- Consigne -
Pouvez-vous rédiger la suite du texte sur les secteurs privilégiés en 2018, en reprenant après sa dernière phrase ?

- Texte du document -
---------------
Secteurs privilégiés en 2018

Les avancées économiques de l’année 2018 se reposent sur celles de l’année 2017, et concernent surtout les secteurs manufacturier, horloger, de la chimie-pharmaceutique et de l’industrie des machines. Sauf imprévu cette tendance devrait se poursuivre en 2019 également. Il est important de noter que, d’après les statistiques, les exportations dans la branche de l’horlogerie et de la bijouterie ont augmenté en 2017 davantage que celles affichées dans le secteur de la chimie et de la pharmaceutique. Toutefois, ces chiffres ne reflètent pas nécessairement la réalité, et peuvent s’expliquer par le biais induit lors de la gestion administrative des exportations. Par exemple, une usine qui se trouve à Neuchâtel et dont la marchandise est facturée par le siège de la société qui, lui, est à Bâle et qui appose son code postal sur les envois.
---------------
- Données brutes -
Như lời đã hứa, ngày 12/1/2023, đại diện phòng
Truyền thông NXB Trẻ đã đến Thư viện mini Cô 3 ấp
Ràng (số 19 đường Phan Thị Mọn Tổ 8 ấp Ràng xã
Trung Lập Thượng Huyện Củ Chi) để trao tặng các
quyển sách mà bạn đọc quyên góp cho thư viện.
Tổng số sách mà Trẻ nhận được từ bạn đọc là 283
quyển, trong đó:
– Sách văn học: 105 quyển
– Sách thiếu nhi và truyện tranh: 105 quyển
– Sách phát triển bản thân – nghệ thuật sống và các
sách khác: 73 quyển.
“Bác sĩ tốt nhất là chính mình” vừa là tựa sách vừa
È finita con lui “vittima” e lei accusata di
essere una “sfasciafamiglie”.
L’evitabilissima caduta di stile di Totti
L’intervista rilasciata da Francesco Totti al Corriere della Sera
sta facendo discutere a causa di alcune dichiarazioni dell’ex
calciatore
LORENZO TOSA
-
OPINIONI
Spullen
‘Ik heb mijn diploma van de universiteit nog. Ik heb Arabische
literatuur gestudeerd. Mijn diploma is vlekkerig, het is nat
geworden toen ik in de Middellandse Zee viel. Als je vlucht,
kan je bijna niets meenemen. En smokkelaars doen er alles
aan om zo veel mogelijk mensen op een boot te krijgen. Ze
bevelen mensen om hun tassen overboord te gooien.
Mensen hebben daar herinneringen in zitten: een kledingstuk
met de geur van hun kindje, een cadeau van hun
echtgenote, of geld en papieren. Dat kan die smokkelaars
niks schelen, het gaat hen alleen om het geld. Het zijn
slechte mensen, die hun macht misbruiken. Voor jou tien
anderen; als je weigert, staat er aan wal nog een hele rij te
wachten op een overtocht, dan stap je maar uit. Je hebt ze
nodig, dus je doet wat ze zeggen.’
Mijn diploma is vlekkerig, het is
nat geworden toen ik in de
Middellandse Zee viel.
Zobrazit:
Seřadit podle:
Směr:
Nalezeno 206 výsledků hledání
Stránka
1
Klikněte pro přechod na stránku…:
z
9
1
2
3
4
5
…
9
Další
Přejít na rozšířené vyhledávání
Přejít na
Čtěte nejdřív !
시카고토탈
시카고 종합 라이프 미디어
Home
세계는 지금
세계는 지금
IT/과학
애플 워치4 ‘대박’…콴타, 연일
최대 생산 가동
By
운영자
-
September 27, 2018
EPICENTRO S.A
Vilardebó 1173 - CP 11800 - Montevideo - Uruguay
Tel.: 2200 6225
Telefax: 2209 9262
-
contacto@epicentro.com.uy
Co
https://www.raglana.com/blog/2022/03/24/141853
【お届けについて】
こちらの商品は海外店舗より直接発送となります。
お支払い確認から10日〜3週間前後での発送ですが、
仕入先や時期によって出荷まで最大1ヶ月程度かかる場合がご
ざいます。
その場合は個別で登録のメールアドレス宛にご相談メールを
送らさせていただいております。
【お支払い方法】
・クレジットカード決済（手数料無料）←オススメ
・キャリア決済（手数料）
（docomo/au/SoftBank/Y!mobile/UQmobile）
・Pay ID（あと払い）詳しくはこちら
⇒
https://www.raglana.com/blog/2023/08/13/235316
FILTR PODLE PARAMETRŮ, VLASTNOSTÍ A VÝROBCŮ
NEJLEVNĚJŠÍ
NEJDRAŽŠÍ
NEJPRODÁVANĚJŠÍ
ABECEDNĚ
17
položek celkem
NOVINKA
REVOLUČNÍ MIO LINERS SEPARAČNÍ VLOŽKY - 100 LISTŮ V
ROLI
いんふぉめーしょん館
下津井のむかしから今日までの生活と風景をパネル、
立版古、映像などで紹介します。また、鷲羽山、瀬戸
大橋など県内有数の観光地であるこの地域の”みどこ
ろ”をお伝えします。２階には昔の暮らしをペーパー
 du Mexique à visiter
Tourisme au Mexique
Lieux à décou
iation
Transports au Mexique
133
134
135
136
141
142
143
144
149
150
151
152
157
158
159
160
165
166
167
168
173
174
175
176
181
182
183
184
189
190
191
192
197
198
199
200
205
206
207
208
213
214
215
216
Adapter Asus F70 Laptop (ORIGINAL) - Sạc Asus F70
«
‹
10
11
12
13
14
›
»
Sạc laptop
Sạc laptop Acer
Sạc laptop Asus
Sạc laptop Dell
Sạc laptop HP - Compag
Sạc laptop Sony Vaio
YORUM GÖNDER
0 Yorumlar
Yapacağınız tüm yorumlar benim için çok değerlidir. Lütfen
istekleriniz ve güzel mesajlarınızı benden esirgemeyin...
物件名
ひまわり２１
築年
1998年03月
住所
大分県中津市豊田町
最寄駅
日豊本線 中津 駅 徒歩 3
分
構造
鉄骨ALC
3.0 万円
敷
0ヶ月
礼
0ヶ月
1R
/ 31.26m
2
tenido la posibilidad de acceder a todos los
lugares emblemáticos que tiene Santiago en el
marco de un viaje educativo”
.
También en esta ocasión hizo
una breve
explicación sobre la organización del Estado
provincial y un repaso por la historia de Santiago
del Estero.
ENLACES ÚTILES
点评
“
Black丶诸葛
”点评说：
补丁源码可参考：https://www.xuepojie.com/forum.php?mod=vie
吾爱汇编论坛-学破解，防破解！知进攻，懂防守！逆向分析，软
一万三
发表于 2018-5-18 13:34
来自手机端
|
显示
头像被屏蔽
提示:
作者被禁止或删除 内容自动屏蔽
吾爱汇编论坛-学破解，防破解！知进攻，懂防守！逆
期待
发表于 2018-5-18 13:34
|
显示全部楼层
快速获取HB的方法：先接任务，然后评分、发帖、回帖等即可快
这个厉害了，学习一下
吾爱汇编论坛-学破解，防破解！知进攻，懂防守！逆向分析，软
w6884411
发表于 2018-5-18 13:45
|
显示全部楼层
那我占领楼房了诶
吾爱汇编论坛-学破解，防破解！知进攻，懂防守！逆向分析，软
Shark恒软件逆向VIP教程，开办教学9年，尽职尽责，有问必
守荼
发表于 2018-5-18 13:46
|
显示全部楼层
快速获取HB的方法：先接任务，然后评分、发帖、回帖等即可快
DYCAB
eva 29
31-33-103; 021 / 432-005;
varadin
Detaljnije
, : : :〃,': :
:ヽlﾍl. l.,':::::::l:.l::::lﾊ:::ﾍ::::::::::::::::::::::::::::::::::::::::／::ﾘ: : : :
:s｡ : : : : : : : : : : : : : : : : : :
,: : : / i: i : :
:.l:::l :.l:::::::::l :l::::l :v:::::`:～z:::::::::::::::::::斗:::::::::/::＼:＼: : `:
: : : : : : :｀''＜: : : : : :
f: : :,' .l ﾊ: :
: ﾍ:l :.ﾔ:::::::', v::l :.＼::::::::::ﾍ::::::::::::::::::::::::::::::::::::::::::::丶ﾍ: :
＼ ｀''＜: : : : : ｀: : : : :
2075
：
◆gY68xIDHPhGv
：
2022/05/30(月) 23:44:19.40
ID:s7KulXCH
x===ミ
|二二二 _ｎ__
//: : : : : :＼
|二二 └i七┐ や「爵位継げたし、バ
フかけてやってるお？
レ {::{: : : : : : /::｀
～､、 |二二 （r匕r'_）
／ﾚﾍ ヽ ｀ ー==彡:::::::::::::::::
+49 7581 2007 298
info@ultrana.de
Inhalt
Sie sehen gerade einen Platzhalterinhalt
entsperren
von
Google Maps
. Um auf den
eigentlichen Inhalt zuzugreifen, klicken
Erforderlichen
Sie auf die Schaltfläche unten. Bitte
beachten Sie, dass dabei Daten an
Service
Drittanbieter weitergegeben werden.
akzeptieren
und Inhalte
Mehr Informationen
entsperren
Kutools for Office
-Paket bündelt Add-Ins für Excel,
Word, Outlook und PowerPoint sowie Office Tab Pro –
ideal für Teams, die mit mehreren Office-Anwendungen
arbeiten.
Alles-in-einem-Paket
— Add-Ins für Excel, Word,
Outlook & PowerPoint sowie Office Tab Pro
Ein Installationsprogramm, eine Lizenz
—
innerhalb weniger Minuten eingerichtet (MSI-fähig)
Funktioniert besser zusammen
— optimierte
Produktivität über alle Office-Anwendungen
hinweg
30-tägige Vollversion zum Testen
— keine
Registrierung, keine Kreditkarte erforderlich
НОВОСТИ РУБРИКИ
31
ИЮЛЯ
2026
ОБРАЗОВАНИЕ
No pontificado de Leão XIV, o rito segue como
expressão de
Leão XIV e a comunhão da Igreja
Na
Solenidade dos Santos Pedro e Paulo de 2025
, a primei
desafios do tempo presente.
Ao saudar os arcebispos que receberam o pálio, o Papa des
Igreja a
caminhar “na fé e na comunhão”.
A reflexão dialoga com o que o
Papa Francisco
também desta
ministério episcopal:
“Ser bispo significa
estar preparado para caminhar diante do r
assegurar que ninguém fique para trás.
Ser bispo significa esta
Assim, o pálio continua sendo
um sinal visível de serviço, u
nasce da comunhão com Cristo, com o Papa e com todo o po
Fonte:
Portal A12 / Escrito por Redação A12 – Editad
---------------
- Réponse -
Pour ce qui concerne la branche de la construction, sa conjoncture reste moins expansive que les années précédentes, contrairement à celle de l’hôtellerie-restauration qui, elle, connaît une modeste embellie. Une amélioration est aussi constatée dans le secteur des services financiers, avec des évolutions positives, attendues en 2018 et 2019. De même dans le secteur des transports et communications, mais dans une moindre mesure. Dans son ensemble, le PIB romand doit sa solidité à une certaine complémentarité qui existe entre les cantons en matière de répartition d’activités. Ainsi, dans les cantons de Genève et de Vaud, plus de 80% de l’économie se concentre dans le secteur tertiaire. Dans le Jura et à Neuchâtel en revanche, les secteurs sont partagés plutôt équitablement entre le secondaire et le tertiaire. Quant à Fribourg et Valais, ils sont entre les deux.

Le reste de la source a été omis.